The nuts and bolts reality of our trade policy versus the trade policy of the fastest-growing economies
by Joseph Korff
China, Brazil, India and South Korea have protectionist trade policies regarding imported manufactured goods, and we have a virtually open-door policy to manufactured imports.
In some instances the tariffs imposed on our manufactured products by foreign countries exceed the cost of labor and materials used to make the product. A $25,000 car exported to Brazil has about $21,000 of tariffs applied to it by Brazil; $20,000 of golf balls exported to Brazil is hit with a $17,000 tariff.

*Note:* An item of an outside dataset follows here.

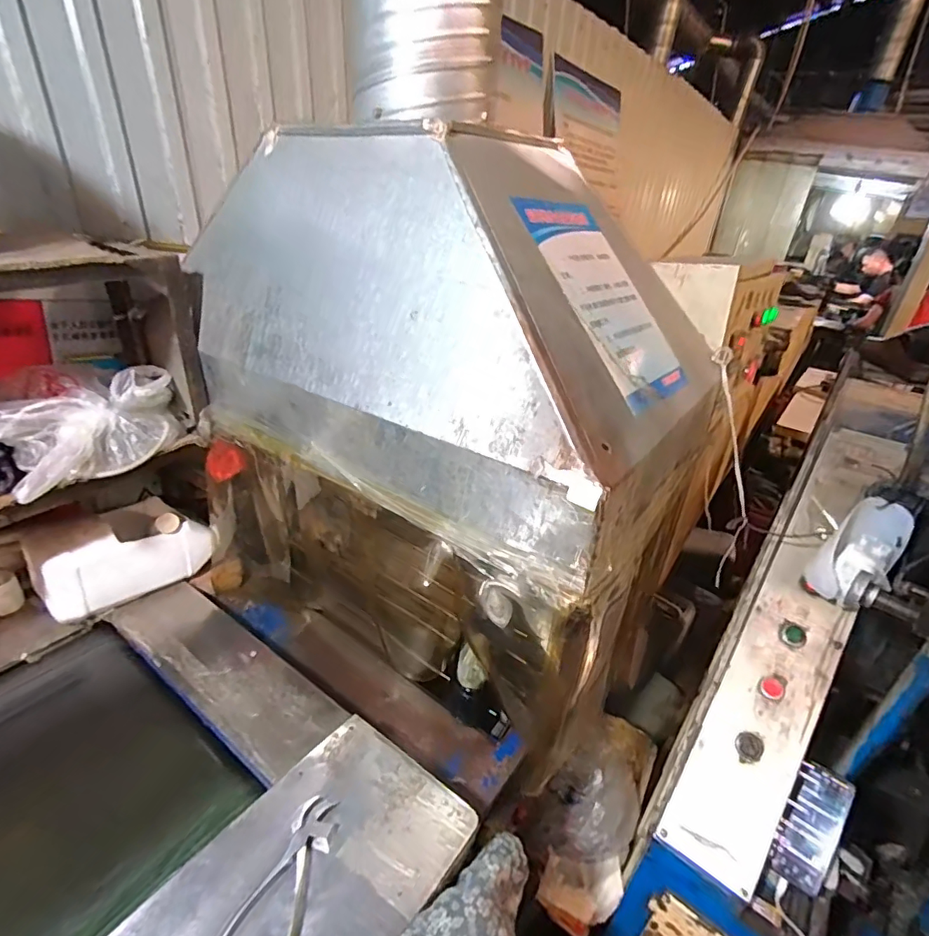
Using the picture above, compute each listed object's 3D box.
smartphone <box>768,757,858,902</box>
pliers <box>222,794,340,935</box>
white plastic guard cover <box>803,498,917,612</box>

A $25,000 car shipped to India will cost about $75,000 because of Indian tariffs and taxes.
There is no way America can compete when tariffs of this magnitude are imposed on our products, but the tariffs keep those nations' economies humming along and our trade deficits and debts to them piling up with no end in sight.
Their method is simple: exclude imports and grow domestic jobs. This reality gives our lawyer-based Senate and Congress fits and classically trained economists sleepless nights, but it made sense to the former president of Brazil, who at one time was a machinist.
An interesting side note is that Brazil partially funds its social-security system on import tariffs. America should learn from the Brazilians.
The time to start an intelligent conversation about tariffs is long overdue. We need to get beyond the conversation in which the second and usually last sentence is, "We don't want to start a trade war." We are in a trade war, but we aim our guns against ourselves.